Transformer digunakan untuk langkah - ke atas dan langkah - turun dengan mengeksploitasi prinsip induksi elektromagnetik. Terdiri dari dua kumparan, yang dikenal sebagai belitan primer dan sekunder, yang dililitkan di sekitar inti magnetik yang umum. Ketika arus bolak -balik (AC) mengalir melalui belitan primer, ia menciptakan medan magnet yang berubah di inti. Medan magnet yang berubah ini menginduksi tegangan pada belitan sekunder.
Kunci untuk langkah - ke atas dan langkah - Down Fungsionalitas terletak pada rasio jumlah belokan dalam belitan primer (n₁) dengan jumlah belokan dalam belitan sekunder (n₂):
- Langkah - UP Transformer: Jika belitan sekunder memiliki lebih banyak belokan daripada belitan primer (n₂> n₁), tegangan yang diinduksi pada belitan sekunder akan lebih tinggi dari tegangan input yang diterapkan pada belitan primer.
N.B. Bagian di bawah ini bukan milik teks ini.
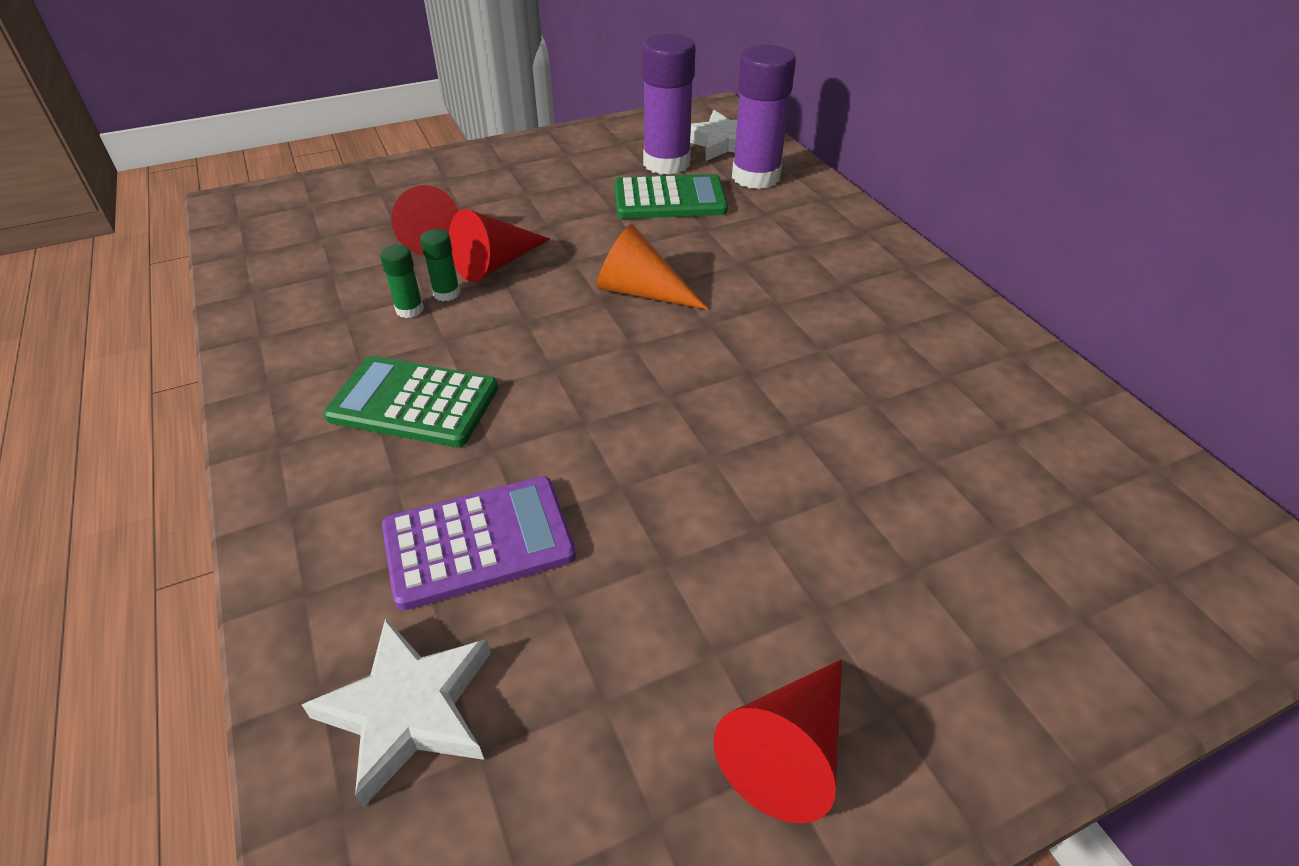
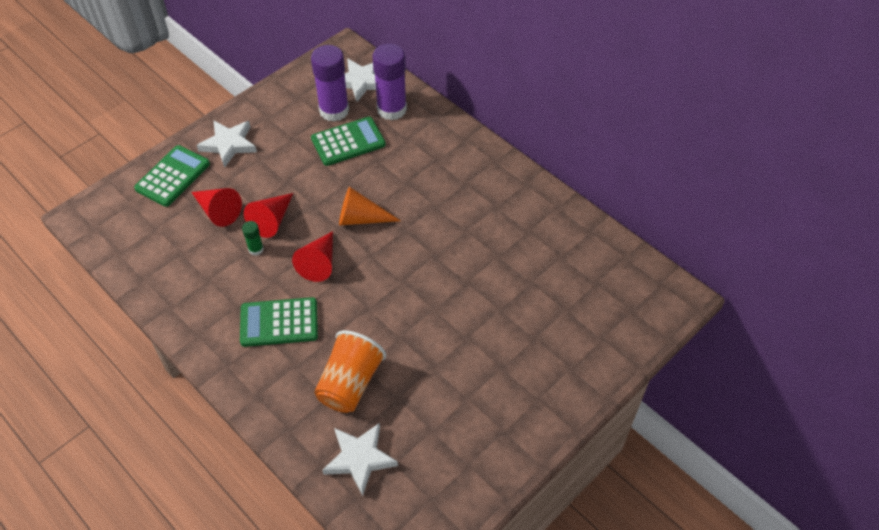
camera: 20 degrees left, 10 degrees up
(390, 187) = (173, 176): none -> green calculator
(409, 309) = (242, 266): green glue stick -> none
(478, 542) = (350, 383): purple calculator -> orange cup
(492, 170) = (229, 144): none -> white star
(788, 750) = (505, 425): red cone -> red cone (319, 263)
Konfigurasi ini digunakan untuk meningkatkan level tegangan.
- Langkah - Down Transformer: Jika belitan sekunder memiliki belokan lebih sedikit daripada belitan primer (N₂
Dengan demikian, dengan menyesuaikan rasio belokan, transformator dapat secara efisien meningkatkan atau menurunkan tegangan AC, menjadikannya komponen penting dalam sistem distribusi daya.